We really need my rocm development / testing. It feels like rocm is a second class citizen to cuda.
thanks for the info. ill try to spend some more time testing this weekend. Though it might be wise to just wait a few weeks until pytorch+rocm5.5 is out. Related: https://github.com/vladmandic/automatic/discussions/741#discussioncomment-5809102
I just updated the rocm5.5
branch. That loads the rocm 5.5 deb packages but still uses the SDW 5.4.2rocm build. I haven't had any issues with the mixed version so far.
You can easily build the image by using the command bash build.sh rocm5.5
and deploy it with the standard docker-compose command.
See how it works for you.
Hi, thanks for the effort; unfortunately no luck; same NaN error.
As a side note (Im sure there's a way to do this, Im just not Docker skilled enough); when wanting to change the COMMANDLINE_ARGS
(such as, for example to try and see if it works with --precision full --no-half
), i would edit the docker-compose.yml
(e.g. uncommenting that env variable), and that would lead to re-download of pytorch (that is 1.5GB of data) on next docker-compose up
, which is annoying. I think this could be avoided.

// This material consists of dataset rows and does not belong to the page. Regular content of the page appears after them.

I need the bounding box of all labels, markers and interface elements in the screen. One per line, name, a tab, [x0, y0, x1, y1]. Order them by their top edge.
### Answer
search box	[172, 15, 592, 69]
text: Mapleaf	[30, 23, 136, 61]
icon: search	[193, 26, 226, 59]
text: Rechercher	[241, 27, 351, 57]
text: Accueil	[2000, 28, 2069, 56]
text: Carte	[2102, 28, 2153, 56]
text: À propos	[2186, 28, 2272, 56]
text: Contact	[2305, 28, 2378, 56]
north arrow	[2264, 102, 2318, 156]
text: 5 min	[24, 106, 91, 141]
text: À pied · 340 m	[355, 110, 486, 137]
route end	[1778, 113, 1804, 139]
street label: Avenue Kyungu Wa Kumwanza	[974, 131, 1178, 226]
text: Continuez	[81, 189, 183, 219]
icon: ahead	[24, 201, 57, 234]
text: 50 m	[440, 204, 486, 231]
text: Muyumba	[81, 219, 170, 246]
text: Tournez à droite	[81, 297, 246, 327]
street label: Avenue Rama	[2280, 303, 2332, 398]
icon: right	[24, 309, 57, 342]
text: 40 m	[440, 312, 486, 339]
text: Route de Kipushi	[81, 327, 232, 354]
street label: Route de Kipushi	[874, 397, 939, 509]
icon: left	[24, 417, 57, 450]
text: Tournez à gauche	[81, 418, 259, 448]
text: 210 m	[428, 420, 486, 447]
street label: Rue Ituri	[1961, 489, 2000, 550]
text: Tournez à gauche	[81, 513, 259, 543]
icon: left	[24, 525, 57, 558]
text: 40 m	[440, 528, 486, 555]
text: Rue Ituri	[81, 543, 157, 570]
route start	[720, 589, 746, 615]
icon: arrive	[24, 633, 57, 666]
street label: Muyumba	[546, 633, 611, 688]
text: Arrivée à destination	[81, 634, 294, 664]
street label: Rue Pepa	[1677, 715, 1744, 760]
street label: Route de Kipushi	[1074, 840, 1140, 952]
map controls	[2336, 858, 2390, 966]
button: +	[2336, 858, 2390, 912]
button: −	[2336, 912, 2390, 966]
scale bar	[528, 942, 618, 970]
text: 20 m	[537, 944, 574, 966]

Thanks again for the effort.
That is sort of how the SDW application works. I can't really help that. That's inside the application. When you update the docker-compose, docker redeploys the whole container, so SDW can't find the previous download and thus redownload.
The other option is to make is part of the container image which isn't ideal.
Context: I am here from https://github.com/AUTOMATIC1111/stable-diffusion-webui/issues/5468. @hydrian i tried this repo / docker; it does not work for me. AMD RX 6800. clean Lubuntu host (5.19 kernel). I also tried --precision full, --no-half, "Upcast cross attention layer to float32". --disable-nan-check just produces black images.